▶ **THE EXERCISE**:
Copy word for word the part of the entries below that opens with the line containing "pose: elev=352.6 azim=73.8" and closes with the line containing "Dot at: (196, 279)", including both of those lines.

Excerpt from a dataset
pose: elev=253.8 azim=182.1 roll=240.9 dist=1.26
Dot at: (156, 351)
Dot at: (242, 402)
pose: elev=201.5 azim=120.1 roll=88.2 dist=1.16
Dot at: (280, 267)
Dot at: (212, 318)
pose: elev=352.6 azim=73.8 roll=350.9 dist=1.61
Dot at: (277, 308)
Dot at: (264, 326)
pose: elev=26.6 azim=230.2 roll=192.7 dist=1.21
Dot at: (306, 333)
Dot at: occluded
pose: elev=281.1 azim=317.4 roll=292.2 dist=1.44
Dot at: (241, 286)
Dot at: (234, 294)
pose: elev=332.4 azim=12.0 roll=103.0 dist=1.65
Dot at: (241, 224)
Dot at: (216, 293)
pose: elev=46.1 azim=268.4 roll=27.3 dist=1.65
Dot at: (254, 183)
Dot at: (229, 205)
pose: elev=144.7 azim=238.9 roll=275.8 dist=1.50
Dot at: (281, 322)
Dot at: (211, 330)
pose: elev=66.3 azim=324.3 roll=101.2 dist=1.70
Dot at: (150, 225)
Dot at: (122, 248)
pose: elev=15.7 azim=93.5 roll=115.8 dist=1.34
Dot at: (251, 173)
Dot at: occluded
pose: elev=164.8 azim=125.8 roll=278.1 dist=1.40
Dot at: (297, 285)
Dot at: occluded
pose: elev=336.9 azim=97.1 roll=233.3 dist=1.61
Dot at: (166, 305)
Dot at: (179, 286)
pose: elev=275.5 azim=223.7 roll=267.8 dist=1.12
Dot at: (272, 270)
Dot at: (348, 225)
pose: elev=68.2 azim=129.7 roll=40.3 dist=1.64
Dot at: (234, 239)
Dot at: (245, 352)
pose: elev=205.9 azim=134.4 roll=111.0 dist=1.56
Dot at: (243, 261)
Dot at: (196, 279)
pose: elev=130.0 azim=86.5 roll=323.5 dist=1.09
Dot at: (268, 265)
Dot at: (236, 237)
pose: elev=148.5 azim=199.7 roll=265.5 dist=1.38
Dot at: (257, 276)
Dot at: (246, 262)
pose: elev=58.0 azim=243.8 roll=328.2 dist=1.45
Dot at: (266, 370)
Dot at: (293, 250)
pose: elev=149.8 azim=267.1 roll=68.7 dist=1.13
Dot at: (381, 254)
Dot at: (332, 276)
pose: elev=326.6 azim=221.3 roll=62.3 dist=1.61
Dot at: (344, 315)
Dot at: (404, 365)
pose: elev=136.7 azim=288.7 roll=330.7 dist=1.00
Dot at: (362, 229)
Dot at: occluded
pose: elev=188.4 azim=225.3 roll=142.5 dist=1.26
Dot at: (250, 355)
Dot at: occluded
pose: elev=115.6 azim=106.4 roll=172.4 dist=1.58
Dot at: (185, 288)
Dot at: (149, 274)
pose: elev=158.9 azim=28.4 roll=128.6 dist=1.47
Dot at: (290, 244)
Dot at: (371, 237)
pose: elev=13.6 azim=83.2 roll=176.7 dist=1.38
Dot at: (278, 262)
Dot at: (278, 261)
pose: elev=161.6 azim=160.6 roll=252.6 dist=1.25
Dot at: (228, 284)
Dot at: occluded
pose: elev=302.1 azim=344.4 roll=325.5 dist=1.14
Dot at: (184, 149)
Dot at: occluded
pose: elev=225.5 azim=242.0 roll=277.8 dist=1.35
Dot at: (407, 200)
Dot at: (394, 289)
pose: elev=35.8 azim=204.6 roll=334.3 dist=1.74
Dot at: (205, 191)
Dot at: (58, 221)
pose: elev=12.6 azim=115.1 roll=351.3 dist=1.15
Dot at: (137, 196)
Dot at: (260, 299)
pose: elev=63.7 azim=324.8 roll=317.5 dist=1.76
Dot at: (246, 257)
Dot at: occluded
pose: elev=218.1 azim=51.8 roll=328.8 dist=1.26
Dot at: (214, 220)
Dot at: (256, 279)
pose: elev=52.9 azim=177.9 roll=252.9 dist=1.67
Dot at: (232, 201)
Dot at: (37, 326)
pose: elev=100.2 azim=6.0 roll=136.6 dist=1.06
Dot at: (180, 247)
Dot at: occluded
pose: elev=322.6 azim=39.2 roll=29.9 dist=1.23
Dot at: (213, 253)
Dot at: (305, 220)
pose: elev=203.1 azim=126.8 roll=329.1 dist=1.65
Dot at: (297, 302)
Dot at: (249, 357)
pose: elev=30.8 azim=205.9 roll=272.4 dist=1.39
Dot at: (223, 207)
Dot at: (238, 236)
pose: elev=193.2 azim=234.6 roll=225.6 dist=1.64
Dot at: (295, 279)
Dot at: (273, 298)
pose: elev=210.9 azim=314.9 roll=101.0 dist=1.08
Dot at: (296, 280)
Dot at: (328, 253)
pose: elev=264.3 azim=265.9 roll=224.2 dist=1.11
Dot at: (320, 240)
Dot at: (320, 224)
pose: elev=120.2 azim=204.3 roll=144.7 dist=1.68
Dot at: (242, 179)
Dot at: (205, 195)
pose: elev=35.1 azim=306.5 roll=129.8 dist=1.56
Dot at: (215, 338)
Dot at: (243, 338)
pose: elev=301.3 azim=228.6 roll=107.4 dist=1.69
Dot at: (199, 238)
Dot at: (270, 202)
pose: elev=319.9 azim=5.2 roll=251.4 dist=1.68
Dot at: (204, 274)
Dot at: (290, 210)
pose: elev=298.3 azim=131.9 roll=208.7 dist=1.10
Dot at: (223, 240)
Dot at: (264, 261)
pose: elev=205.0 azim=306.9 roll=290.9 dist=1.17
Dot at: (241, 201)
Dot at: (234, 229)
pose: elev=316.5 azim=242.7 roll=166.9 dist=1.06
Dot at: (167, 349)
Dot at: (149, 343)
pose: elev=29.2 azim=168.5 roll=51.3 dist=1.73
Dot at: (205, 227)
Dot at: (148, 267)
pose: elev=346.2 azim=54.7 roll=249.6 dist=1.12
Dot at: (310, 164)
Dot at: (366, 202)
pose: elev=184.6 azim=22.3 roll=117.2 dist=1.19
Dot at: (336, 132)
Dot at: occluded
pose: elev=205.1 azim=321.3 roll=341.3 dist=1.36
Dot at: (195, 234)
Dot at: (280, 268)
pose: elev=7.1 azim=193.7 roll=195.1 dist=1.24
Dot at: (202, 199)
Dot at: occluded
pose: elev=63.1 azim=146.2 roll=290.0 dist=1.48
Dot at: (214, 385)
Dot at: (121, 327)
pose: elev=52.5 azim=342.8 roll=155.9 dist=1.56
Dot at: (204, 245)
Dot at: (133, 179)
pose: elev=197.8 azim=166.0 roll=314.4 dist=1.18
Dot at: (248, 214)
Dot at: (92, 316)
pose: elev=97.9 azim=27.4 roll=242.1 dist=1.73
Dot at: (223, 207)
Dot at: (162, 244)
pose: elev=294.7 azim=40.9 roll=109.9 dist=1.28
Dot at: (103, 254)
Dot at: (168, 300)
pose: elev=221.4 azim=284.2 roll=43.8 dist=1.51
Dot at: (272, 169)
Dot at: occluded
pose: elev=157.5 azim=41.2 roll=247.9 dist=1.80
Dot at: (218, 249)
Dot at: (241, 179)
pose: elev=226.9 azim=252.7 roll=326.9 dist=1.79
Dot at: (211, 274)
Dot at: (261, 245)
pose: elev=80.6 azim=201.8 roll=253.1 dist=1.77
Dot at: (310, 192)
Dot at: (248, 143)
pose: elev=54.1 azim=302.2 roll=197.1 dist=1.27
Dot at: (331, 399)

▶ **TASK SOLUTION**:
pose: elev=352.6 azim=73.8 roll=350.9 dist=1.61
Dot at: (277, 308)
Dot at: (264, 326)
pose: elev=26.6 azim=230.2 roll=192.7 dist=1.21
Dot at: (306, 333)
Dot at: occluded
pose: elev=281.1 azim=317.4 roll=292.2 dist=1.44
Dot at: (241, 286)
Dot at: (234, 294)
pose: elev=332.4 azim=12.0 roll=103.0 dist=1.65
Dot at: (241, 224)
Dot at: (216, 293)
pose: elev=46.1 azim=268.4 roll=27.3 dist=1.65
Dot at: (254, 183)
Dot at: (229, 205)
pose: elev=144.7 azim=238.9 roll=275.8 dist=1.50
Dot at: (281, 322)
Dot at: (211, 330)
pose: elev=66.3 azim=324.3 roll=101.2 dist=1.70
Dot at: (150, 225)
Dot at: (122, 248)
pose: elev=15.7 azim=93.5 roll=115.8 dist=1.34
Dot at: (251, 173)
Dot at: occluded
pose: elev=164.8 azim=125.8 roll=278.1 dist=1.40
Dot at: (297, 285)
Dot at: occluded
pose: elev=336.9 azim=97.1 roll=233.3 dist=1.61
Dot at: (166, 305)
Dot at: (179, 286)
pose: elev=275.5 azim=223.7 roll=267.8 dist=1.12
Dot at: (272, 270)
Dot at: (348, 225)
pose: elev=68.2 azim=129.7 roll=40.3 dist=1.64
Dot at: (234, 239)
Dot at: (245, 352)
pose: elev=205.9 azim=134.4 roll=111.0 dist=1.56
Dot at: (243, 261)
Dot at: (196, 279)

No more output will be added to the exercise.